Aliás, as pessoas investem na poupança porque ela é a forma de investimento mais conhecida. Mas será que você sabe realmente como funciona a poupança? O investimento que é do tipo “renda fixa”, tem como ponto positivo o fato de não ter custos de operação e não pagar imposto de renda.

A poupança também funciona com base na data de “aniversário”, que é o dia do mês em que o depósito foi feito. Se você coloca 100 reais na poupança no dia 14 de maio, o rendimento só vai ser acrescentado ao valor no dia 14 de junho. Caso você decida tirar o seu dinheiro no dia 13 de junho, você não consegue resgatar o rendimento.

O investimento também é garantido pelo FGC, o Fundo Garantidor de Crédito. Isso significa que caso o banco quebre, a pessoa recebe de volta até R$ 250 mil investidos. Criada em 1861 por Dom Pedro II, a poupança manteve a mesma regra de rendimento até 2012, que era de 0,5% mais o valor da Taxa Referencial (TR).
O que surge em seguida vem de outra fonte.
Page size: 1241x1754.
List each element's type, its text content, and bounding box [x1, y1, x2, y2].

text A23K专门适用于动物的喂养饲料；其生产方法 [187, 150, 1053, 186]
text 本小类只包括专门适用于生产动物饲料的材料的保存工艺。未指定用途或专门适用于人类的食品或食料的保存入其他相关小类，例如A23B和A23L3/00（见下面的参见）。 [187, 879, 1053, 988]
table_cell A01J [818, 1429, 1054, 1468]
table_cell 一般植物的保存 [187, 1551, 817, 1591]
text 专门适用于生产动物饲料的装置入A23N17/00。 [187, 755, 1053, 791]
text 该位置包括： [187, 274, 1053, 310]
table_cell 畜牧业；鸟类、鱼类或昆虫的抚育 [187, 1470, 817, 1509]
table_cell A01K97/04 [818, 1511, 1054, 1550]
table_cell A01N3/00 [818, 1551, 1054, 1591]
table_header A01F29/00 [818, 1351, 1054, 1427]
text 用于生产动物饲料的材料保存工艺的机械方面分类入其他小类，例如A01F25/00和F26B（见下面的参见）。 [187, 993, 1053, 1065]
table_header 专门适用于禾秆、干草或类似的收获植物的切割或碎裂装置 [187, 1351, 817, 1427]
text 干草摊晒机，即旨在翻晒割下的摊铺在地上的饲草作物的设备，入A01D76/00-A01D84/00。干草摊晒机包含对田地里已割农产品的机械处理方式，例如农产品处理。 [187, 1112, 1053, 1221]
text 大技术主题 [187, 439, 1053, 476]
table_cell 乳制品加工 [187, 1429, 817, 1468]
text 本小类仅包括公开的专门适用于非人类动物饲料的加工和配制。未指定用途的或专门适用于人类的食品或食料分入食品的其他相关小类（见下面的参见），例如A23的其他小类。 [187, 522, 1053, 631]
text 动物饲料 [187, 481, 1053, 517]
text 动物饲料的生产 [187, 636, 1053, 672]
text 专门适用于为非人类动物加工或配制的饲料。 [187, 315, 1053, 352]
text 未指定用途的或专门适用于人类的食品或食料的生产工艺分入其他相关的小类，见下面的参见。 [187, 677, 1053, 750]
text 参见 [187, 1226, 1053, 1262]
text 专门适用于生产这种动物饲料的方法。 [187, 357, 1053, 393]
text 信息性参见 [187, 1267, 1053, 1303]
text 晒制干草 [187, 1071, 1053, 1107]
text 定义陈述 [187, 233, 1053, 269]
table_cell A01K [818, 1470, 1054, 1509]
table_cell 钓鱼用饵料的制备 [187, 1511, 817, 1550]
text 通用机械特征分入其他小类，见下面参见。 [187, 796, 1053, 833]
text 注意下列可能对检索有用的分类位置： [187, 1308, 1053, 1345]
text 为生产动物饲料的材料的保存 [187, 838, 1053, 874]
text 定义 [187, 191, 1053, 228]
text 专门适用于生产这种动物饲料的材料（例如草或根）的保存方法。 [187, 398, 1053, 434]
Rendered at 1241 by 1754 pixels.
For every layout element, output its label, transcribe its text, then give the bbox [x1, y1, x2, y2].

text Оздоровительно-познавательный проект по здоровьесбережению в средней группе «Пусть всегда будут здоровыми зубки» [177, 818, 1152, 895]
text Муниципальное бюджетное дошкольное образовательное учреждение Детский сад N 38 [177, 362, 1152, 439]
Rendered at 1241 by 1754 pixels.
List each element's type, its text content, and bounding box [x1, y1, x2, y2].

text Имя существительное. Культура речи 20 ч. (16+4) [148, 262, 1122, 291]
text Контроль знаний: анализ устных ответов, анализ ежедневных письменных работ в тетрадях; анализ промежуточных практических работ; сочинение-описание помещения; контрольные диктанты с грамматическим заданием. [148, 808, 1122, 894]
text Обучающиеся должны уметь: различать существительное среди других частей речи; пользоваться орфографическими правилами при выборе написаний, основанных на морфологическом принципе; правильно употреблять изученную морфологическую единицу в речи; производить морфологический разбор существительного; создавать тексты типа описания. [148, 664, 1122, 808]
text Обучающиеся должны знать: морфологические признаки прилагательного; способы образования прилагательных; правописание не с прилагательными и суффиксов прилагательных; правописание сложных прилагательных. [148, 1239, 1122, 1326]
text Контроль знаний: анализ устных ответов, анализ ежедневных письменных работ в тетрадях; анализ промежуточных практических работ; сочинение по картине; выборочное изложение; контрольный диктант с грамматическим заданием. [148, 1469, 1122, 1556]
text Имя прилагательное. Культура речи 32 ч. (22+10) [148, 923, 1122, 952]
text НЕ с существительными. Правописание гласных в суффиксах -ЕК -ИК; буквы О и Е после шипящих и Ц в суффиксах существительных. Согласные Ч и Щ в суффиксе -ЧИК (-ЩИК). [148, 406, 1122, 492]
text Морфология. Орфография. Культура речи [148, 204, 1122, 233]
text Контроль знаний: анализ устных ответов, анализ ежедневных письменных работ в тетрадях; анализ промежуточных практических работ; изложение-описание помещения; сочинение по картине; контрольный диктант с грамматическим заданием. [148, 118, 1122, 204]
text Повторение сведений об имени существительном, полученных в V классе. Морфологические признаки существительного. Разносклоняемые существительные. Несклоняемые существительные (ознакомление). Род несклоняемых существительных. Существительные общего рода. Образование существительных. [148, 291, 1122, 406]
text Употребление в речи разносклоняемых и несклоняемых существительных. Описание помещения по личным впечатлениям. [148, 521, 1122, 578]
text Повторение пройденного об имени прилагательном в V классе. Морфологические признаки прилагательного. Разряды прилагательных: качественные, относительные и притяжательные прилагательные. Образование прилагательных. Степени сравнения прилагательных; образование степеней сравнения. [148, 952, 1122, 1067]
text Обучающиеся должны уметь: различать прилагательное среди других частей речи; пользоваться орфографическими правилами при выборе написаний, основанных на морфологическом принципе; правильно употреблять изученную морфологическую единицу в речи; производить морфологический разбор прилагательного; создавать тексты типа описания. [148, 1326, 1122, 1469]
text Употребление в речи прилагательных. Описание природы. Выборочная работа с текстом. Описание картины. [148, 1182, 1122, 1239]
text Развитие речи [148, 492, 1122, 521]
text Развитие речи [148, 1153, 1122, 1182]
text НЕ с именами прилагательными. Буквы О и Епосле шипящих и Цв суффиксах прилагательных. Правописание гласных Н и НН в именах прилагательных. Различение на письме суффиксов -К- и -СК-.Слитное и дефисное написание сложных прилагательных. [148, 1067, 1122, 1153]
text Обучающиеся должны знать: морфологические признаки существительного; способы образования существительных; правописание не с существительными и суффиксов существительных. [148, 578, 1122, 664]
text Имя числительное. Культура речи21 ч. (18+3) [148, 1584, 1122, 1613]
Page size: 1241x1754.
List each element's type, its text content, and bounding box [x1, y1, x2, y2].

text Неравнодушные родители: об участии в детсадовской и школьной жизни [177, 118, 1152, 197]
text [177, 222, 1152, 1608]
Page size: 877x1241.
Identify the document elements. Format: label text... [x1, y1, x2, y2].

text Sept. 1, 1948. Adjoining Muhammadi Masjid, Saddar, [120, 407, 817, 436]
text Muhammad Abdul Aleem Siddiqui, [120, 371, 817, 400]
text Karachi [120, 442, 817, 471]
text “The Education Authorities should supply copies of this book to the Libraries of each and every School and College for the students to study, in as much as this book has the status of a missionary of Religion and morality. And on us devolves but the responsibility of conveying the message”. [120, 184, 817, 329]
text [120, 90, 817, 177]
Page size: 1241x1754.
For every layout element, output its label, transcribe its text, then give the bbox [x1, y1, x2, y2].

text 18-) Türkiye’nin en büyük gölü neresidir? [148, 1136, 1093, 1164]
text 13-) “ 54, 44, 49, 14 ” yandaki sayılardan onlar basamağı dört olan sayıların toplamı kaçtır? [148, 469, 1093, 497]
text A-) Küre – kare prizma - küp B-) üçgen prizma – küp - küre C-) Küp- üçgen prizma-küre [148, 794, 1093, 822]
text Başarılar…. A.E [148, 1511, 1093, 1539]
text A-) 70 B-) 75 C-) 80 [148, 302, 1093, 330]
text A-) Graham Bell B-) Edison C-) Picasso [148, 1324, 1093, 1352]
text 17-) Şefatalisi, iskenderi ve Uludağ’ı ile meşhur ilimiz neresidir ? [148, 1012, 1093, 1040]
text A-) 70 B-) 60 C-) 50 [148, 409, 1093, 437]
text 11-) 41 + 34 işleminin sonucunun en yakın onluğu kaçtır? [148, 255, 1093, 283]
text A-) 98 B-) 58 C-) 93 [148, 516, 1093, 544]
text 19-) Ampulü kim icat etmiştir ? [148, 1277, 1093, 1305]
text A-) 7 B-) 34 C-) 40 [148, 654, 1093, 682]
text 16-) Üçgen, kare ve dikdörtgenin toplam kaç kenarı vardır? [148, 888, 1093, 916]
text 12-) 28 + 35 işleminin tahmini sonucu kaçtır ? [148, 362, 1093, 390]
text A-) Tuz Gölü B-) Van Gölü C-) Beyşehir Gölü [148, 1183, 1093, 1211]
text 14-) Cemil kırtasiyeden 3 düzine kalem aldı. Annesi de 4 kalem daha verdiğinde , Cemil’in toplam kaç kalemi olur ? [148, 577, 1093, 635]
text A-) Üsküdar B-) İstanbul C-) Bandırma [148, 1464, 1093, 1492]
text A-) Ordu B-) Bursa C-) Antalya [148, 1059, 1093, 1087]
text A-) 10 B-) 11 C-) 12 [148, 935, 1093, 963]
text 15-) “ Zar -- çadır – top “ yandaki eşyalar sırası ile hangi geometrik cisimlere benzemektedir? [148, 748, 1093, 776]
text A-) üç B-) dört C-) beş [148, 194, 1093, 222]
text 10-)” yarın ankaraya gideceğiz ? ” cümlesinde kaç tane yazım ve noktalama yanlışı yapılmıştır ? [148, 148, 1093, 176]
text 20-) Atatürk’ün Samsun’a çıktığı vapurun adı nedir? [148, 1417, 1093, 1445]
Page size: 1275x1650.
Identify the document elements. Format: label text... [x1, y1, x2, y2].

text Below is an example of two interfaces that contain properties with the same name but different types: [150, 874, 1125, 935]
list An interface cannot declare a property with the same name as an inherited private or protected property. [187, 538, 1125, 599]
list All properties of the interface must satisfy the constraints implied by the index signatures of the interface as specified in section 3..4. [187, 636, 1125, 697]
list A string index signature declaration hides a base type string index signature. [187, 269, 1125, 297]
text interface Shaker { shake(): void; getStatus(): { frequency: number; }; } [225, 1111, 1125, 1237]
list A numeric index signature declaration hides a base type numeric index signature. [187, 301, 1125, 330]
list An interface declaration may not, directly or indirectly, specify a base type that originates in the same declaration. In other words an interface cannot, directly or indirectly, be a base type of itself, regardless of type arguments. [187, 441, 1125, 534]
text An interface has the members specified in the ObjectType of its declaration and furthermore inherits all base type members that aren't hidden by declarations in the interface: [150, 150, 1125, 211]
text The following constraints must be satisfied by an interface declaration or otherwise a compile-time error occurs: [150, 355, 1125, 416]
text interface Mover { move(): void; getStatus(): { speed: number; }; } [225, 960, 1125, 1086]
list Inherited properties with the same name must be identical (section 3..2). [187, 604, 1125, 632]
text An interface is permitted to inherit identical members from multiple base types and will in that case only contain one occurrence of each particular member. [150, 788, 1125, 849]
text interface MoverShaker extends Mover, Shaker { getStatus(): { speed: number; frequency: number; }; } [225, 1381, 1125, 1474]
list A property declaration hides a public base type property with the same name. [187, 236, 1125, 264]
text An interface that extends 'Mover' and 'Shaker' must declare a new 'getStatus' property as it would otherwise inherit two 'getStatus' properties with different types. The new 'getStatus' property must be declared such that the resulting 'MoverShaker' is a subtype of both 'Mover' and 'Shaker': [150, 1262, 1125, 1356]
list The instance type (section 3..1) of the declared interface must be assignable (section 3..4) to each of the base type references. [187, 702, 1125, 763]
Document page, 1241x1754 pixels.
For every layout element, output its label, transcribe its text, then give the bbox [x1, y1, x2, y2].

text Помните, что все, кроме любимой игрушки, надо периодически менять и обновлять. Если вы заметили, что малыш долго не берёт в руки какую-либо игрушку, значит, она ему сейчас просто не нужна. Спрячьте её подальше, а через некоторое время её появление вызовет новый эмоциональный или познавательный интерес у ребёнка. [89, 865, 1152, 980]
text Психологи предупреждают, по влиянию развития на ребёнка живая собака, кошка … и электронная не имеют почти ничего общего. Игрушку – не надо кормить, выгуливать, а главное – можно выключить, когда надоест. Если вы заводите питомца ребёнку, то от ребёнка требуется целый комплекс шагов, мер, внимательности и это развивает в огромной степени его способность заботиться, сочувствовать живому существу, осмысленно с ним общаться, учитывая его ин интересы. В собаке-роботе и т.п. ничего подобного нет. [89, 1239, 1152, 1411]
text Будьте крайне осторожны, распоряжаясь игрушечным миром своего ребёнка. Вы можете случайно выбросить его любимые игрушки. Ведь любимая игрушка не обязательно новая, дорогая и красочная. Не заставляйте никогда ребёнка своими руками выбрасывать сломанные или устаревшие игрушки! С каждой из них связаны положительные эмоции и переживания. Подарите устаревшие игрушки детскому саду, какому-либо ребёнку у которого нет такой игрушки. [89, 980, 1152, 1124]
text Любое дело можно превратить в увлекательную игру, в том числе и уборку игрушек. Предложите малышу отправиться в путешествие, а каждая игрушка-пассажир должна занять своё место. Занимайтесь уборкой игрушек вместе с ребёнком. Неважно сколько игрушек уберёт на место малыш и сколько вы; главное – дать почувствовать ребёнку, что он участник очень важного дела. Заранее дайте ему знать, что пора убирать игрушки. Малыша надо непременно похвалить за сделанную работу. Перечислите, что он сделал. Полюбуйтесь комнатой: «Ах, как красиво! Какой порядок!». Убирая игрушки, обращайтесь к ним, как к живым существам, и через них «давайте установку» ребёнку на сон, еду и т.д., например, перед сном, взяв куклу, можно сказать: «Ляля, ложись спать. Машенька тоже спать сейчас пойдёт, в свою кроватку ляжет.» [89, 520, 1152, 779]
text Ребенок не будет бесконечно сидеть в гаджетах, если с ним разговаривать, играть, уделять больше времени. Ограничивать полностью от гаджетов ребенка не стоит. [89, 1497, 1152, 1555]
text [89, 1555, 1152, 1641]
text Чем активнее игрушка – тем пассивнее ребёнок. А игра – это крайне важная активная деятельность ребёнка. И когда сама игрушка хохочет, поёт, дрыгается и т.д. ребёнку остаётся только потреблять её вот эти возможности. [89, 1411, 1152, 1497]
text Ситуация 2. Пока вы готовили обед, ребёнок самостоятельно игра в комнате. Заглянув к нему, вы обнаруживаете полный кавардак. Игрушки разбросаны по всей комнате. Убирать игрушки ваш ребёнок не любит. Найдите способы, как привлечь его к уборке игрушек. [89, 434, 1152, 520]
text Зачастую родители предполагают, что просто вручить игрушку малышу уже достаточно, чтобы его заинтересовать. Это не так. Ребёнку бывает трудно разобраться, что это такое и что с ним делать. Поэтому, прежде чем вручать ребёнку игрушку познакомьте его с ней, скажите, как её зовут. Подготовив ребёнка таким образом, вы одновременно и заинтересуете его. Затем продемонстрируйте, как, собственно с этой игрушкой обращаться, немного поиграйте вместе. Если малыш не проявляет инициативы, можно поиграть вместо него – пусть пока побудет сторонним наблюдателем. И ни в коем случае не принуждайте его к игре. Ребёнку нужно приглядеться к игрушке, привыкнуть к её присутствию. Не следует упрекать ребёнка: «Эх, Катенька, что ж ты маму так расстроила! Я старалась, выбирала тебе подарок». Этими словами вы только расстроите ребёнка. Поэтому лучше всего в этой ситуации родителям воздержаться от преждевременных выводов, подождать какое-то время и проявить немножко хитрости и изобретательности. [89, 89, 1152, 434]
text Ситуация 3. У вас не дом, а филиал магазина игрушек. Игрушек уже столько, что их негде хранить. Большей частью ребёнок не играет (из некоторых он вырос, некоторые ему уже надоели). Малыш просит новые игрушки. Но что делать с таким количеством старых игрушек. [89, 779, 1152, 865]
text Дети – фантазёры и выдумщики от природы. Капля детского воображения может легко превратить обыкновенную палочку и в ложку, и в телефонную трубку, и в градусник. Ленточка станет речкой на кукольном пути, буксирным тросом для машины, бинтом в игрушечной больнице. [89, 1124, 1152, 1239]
Essa conta mudou há oito anos, quando ficou decidido que o rendimento da poupança seria baseado no valor da taxa Selic. Quando a taxa Selic estiver acima de 8,5% ao ano, a poupança rende 0,5% mais a TR; mas quando a Selic está abaixo de 8,5% ao ano, o rendimento é de apenas 70% da taxa mais a TR. Para complicar, em um acordo entre instituições financeiras, a Taxa Referencial foi abaixada para zero.